Obviously the running time of the function cryptograms depends on the number of possible plaintext words corresponding to each ciphertext word, so let's find the length of each list:

ctext = StringSplit[ctext];
Length /@ wordList /@ ctext
{4194, 321, 1028, 1028, 6018, 4194}


This suggests that checking the second and third words (or the second and fourth) would have the shortest running time:

cryptograms[{ctext[[2]], ctext[[3]]}]
{{"atmospheric", "squelching"}}


So there is only one possibility in the dictionary for these two ciphertext words. They can only be atmospheric and squelching. Knowing these two is enough to make a good start at solving what would otherwise be a very difficult cryptogram.

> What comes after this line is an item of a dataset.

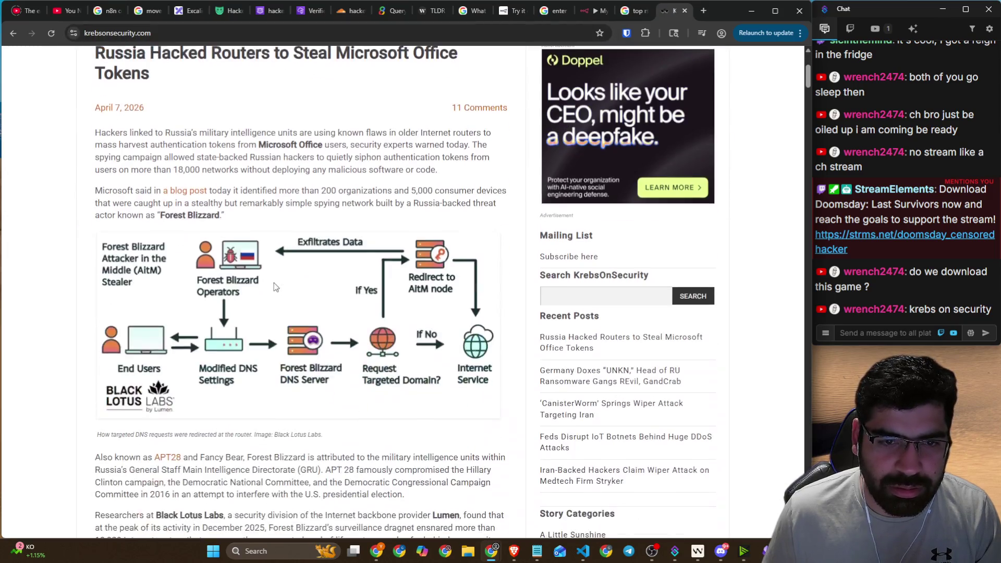
scroll(287, 250, up, 5)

Unfortunately we don't always get such clear answers. The original two words UMVUYM and QRZMSFRN return a list of 68 possible pairs:

cryptograms[{"UMVUYM", "QRZMSFRN"}]

{{"aerate", "Angevins"}, {"aerate", "cohesion"}, {"aerate", "Numenius"},
{"aerate", "Poseidon"}, {"aerate", "unsexing"},
{"balboa", "decanter"}, {"balboa", "deranges"},
{"balboa", "detaches"}, {"balboa", "encasing"},
{"balboa", "escapism"}, {"balboa", "escapist"},
{"balboa", "kneading"}, {"balboa", "Picardie"},
{"balboa", "recanted"}, {"balboa", "regained"},
{"balboa", "remained"}, {"balboa", "retained"},
{"balboa", "revamped"}, {"balboa", "rifampin"},
{"balboa", "scraunch"}, {"balboa",  "sneaking"},
{"balboa", "treasury"}, {"balboa", "Treasury"},
{"balboa", "uncaring"}, {"balboa", "uncasing"},
{"balboa", "unfading"}, {"balboa", "unmaking"},
{"balboa", "unsaying"}, {"briber", "Hydromys"},
{"briber", "hydroxyl"}, {"briber", "madronas"},
{"briber", "touracos"}, {"esters", "flashily"},
{"laelia", "runabout"}, {"laelia", "scraunch"},
{"laelia", "turacous"}, {"people", "Angevins"},
{"people", "asterisk"}, {"people", "asterism"},
{"people", "Bayesian"}, {"people", "cadenzas"},
{"people", "Hibernia"}, {"people", "Jamesian"},
{"people", "Madeiras"}, {"people", "magentas"},
{"people", "Numenius"}, {"people", "strength"},
{"people", "unsexing"}, {"people", "waterman"},
{"proper", "dairyman"}, {"proper", "madrigal"},
{"proper", "snarfing"}, {"proper", "snarling"},
{"proper", "unarming"}, {"tantra", "becalmed"},
{"tantra", "behalves"}, {"tantra", "bewailed"},
{"tantra", "debacles"}, {"tantra", "devalues"},
{"tantra", "escapism"}, {"tantra", "Islamise"},
{"tantra", "legacies"}, {"tantra", "limacoid"},
{"thatch", "Burhinus"}, {"thatch", "keyholes"},
{"triter", "Hydromys"}, {"triter", "hydroxyl"},
{"triter", "madronas"}}


However given a third word FMSMZKRM from the same cryptogram , we do get a single result:

cryptograms[{"UMVUYM", "FMSMZKRM", "QRZMSFRN"}]
{{"people", "generate", "strength"}}


Others can undoubtedly improve on these functions. Obviously if we have a list of 68 possible pairs for two words, we're going to want to start there when we add in a third word, rather than testing all 8 x 409 x 48 = 157,056 triples as the function currently does. I leave these improvements as an exercise for the reader.